Meine Damen und Herren, die CDU-Fraktion legt gemeinsam mit den Piraten einen Entschließungsantrag vor, um durch konkrete Forderungen und Vorschläge das Gelingen der Inklusion im Schulbereich zu erreichen. Wenn Sie von Rot-Grün nicht zu einer ganz anderen Ressourcenunterstützung der Inklusion an Schulen kommen, werden Sie mit einem Rechtsanspruch auf einen Platz an einer allgemeinen Schule genauso Schiffbruch erleiden wie mit dem Rechtsanspruch auf einen U3-Platz. – Herzlichen Dank für Ihre Aufmerksamkeit.

(Beifall von der CDU, der FDP und den PIRATEN)

Vielen Dank, Herr Kollege Kaiser. – Für die Fraktion der FDP spricht Frau Abgeordnete Gebauer.

Herr Präsident! Meine sehr geehrten Damen und Herren! Inklusion ist eine Haltung, eine Geisteshaltung. Inklusion betrifft alle Menschen. Deshalb müssen auf dem Weg hin zur gelungenen Inklusion auch alle Menschen mitgenommen werden.

Inklusion ist heute keine Frage des Wollens mehr, sondern des Ausgestaltens: wie sie vonstattengehen soll. Zur Ausgestaltung dieses Inklusionsprozesses gehören – wie zu vielen anderen wichtigen Bereichen im täglichen Miteinander – die notwendigen Begleit- und Unterstützungsmaßnahmen, konkrete Maßnahmen, die erst in ihrer Vielzahl und Unterschiedlichkeit zum Gelingen schulischer Inklusion beitragen.

Weil wir es hier mit dem Wichtigsten, was unser Land aufzubieten hat, nämlich unseren Kindern und Jugendlichen, zu tun haben, müssen wir höchstmögliche Sorgfalt an den Tag legen.

(Beifall von der FDP, den PIRATEN und Ur- sula Doppmeier [CDU])

Im Hinblick auf diese Sorgfalt haben Sie, meine Damen und Herren von Rot-Grün und die Landesregierung, Ihre Hausaufgaben in den vergangenen anderthalb Jahren leider nicht ordentlich gemacht.

Frau Ministerin Löhrmann, Sie hatten seit Dezember 2010 zur Ausarbeitung eines Inklusionsplans genügend Zeit, sich dieser Aufgabe anzunehmen, sie gewissenhaft und umfänglich zu gestalten und dringend notwendige Weichen in Sachen schulischer Inklusion zu stellen.
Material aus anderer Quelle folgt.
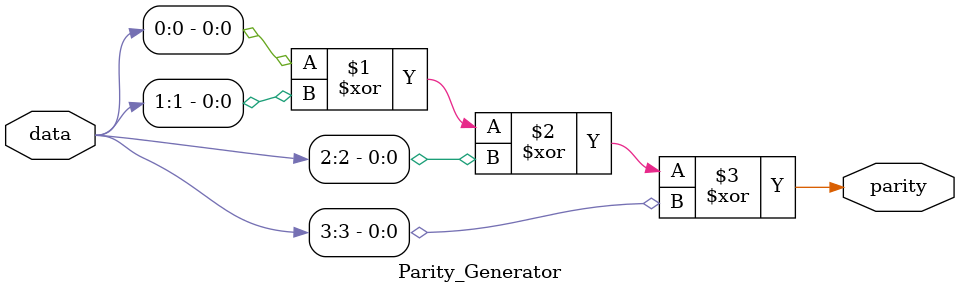
<source format=v>
`timescale 1ns / 1ps
module Parity_Generator(parity, data);
    output parity;
    input wire [3:0] data;
	 assign parity = data[0] ^ data[1] ^ data[2] ^ data[3];


endmodule

</source>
Nunmehr haben wir heute Ihr Eckpunktepapier als Antrag sowie seit gestern Nachmittag auch den Aktionsplan zur Behindertenpolitik vorliegen. Aber weder der von Ihnen vorgelegte Antrag noch die lediglich 16 Seiten im Aktionsplan zum Thema „Schulische Inklusion“ werden diesem bedeutenden Thema – das muss ich an dieser Stelle mit Bedauern feststellen – leider nicht gerecht.

(Beifall von der FDP – Vereinzelt Beifall von der CDU)

Die Schulen brauchen einen wirklich allumfassenden Inklusionsplan und kein Stückwerk. Die Lehrerinnen und Lehrer müssen wissen, welche flächendeckenden Fortbildungsmaßnahmen und -angebote es geben soll. Die Pädagogen wollen wissen, welche multiprofessionellen Unterstützungen sie verbindlich erhalten werden.

Sehr geehrte Frau Ministerin, Sie müssen Stellung beziehen, wie viele Kinder mit sonderpädagogischem Förderbedarf in einer integrativen Lerngruppe lernen sollen und wann Doppelbesetzungen vorgesehen sind. Bei all Ihren bisherigen Vorlagen bleiben Sie vage und im Ungefähren.

Die FDP erwartet von Ihnen den wiederholt angekündigten umfassenden Inklusionsplan. Diese Forderung teilen wir mit der CDU und den Piraten.

Sie geben keinerlei konkrete Antworten auf drängende Fragen, damit Städte und Gemeinden handeln und aktiv werden können. Im Gegenteil: Wenn konkrete Maßnahmen angesprochen und gefragt sind, sollen die Kommunen in Vorleistung gehen und ihrerseits eigene Inklusionspläne erarbeiten.

Frau Ministerin, Köln hat dort vorbildlich gearbeitet. Aber ich sage Ihnen: Nicht jede Kommune ist dazu in der Lage.